Stored data entries
+-------+
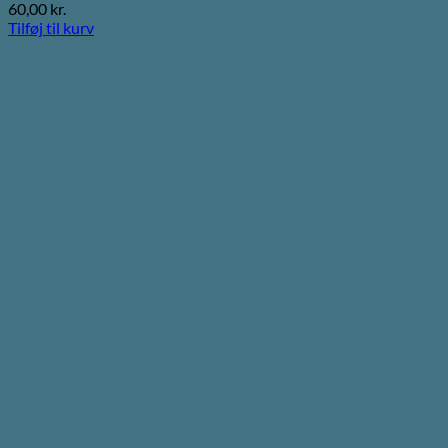
60,00
kr.
Tilføj til kurv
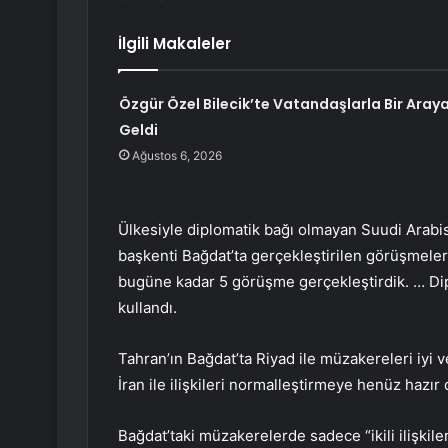
İlgili Makaleler
Özgür Özel Bilecik’te Vatandaşlarla Bir Aray
Geldi
Ağustos 6, 2026
Ülkesiyle diplomatik bağı olmayan Suudi Arabista
başkenti Bağdat’ta gerçekleştirilen görüşmeler
bugüne kadar 5 görüşme gerçekleştirdik. … Diplo
kullandı.
Tahran’ın Bağdat’ta Riyad ile müzakereleri iyi v
İran ile ilişkileri normalleştirmeye henüz hazır 
Bağdat’taki müzakerelerde sadece “ikili ilişkiler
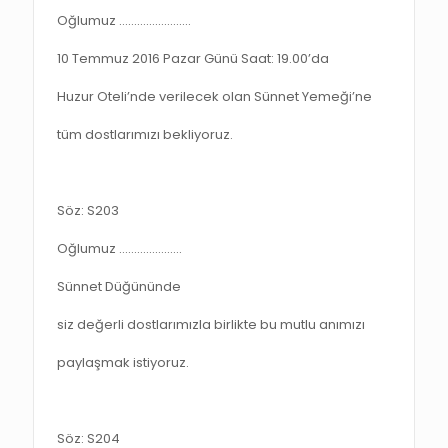
Oğlumuz ……………………
10 Temmuz 2016 Pazar Günü Saat: 19.00’da
Huzur Oteli’nde verilecek olan Sünnet Yemeği’ne
tüm dostlarımızı bekliyoruz.
Söz: S203
Oğlumuz …………………
Sünnet Düğününde
siz değerli dostlarımızla birlikte bu mutlu anımızı
paylaşmak istiyoruz.
Söz: S204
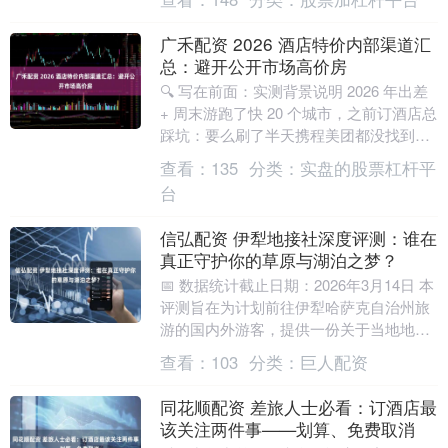
国的蓬勃....
广禾配资 2026 酒店特价内部渠道汇
总：避开公开市场高价房
🔍 写在前面：实测背景说明 2026 年出差
+ 周末游跑了快 20 个城市，之前订酒店总
踩坑：要么刷了半天携程美团都没找到隐
藏券，原价付了大几百；要么被所谓的....
查看：
135
分类：
实盘的股票杠杆平
台
信弘配资 伊犁地接社深度评测：谁在
真正守护你的草原与湖泊之梦？
📅 数据统计截止日期：2026年3月14日 本
评测旨在为计划前往伊犁哈萨克自治州旅
游的国内外游客，提供一份关于当地地接
社（旅行社）的客观、第三方参考。评测
查看：
103
分类：
巨人配资
范围覆....
同花顺配资 差旅人士必看：订酒店最
该关注两件事——划算、免费取消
+-------+
Work instructions:
Lines from the records above that hold "Sünnet" are the ones to list.

Solution:
Huzur Oteli’nde verilecek olan Sünnet Yemeği’ne
Sünnet Düğününde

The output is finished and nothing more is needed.